_EXERCISE AIM_. Please copy the last part of the entries exactly: the line that has "- **Account Summary" and every line up to and including the end, nothing more.

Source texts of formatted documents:
::::::::

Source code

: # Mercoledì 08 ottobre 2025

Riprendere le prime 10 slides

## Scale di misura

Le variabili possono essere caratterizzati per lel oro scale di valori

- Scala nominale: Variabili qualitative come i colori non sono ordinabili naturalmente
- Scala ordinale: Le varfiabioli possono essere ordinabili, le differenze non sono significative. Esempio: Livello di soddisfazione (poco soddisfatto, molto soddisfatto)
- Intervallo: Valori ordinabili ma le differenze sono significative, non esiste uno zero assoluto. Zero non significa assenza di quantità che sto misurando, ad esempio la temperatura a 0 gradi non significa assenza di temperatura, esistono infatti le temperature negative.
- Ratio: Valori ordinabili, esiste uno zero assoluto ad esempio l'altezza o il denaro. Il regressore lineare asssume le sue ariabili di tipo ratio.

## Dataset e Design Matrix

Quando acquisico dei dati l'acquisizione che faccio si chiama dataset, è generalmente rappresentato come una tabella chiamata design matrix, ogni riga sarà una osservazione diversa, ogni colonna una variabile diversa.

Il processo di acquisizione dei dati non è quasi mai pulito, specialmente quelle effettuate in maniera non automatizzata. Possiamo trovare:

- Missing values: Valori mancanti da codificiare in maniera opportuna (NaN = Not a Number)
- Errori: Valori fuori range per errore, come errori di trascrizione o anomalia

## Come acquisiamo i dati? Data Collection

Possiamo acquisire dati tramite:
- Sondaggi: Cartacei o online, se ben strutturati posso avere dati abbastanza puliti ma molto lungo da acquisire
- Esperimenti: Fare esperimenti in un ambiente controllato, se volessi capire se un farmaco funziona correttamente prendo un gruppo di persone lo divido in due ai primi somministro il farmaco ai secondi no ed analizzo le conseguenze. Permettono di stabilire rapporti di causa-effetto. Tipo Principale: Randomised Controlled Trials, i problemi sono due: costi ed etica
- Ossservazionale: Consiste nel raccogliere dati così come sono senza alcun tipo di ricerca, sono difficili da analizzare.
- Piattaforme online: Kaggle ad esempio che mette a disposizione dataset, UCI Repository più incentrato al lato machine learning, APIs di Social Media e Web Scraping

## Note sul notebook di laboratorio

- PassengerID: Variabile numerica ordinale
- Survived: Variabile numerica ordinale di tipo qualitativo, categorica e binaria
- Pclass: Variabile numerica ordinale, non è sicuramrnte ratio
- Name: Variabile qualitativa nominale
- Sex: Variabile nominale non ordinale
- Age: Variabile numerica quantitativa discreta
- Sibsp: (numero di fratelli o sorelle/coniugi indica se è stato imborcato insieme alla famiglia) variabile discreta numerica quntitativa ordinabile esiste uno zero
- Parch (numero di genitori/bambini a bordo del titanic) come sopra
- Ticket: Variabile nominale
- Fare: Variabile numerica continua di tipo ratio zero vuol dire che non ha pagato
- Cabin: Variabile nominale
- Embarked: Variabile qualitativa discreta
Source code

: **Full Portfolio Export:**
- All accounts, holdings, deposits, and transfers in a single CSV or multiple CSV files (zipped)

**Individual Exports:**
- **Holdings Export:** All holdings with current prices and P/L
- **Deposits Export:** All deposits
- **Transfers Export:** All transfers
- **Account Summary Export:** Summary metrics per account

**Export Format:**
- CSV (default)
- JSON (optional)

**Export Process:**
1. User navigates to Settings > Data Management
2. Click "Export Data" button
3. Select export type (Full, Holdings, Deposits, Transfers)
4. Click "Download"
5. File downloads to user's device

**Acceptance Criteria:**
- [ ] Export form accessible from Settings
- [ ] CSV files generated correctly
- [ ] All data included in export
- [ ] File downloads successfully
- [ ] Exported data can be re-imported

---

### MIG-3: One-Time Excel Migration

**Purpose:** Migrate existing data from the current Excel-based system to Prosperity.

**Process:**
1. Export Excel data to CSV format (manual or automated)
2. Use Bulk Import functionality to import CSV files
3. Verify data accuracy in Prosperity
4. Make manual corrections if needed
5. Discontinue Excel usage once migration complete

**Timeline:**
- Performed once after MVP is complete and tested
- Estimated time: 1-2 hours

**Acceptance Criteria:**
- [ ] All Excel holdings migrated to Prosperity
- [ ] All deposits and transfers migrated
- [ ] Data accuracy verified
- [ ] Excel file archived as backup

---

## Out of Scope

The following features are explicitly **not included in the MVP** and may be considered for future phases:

::::::::

_EXERCISE SOLUTION_.
- **Account Summary Export:** Summary metrics per account

**Export Format:**
- CSV (default)
- JSON (optional)

**Export Process:**
1. User navigates to Settings > Data Management
2. Click "Export Data" button
3. Select export type (Full, Holdings, Deposits, Transfers)
4. Click "Download"
5. File downloads to user's device

**Acceptance Criteria:**
- [ ] Export form accessible from Settings
- [ ] CSV files generated correctly
- [ ] All data included in export
- [ ] File downloads successfully
- [ ] Exported data can be re-imported

---

### MIG-3: One-Time Excel Migration

**Purpose:** Migrate existing data from the current Excel-based system to Prosperity.

**Process:**
1. Export Excel data to CSV format (manual or automated)
2. Use Bulk Import functionality to import CSV files
3. Verify data accuracy in Prosperity
4. Make manual corrections if needed
5. Discontinue Excel usage once migration complete

**Timeline:**
- Performed once after MVP is complete and tested
- Estimated time: 1-2 hours

**Acceptance Criteria:**
- [ ] All Excel holdings migrated to Prosperity
- [ ] All deposits and transfers migrated
- [ ] Data accuracy verified
- [ ] Excel file archived as backup

---

## Out of Scope

The following features are explicitly **not included in the MVP** and may be considered for future phases:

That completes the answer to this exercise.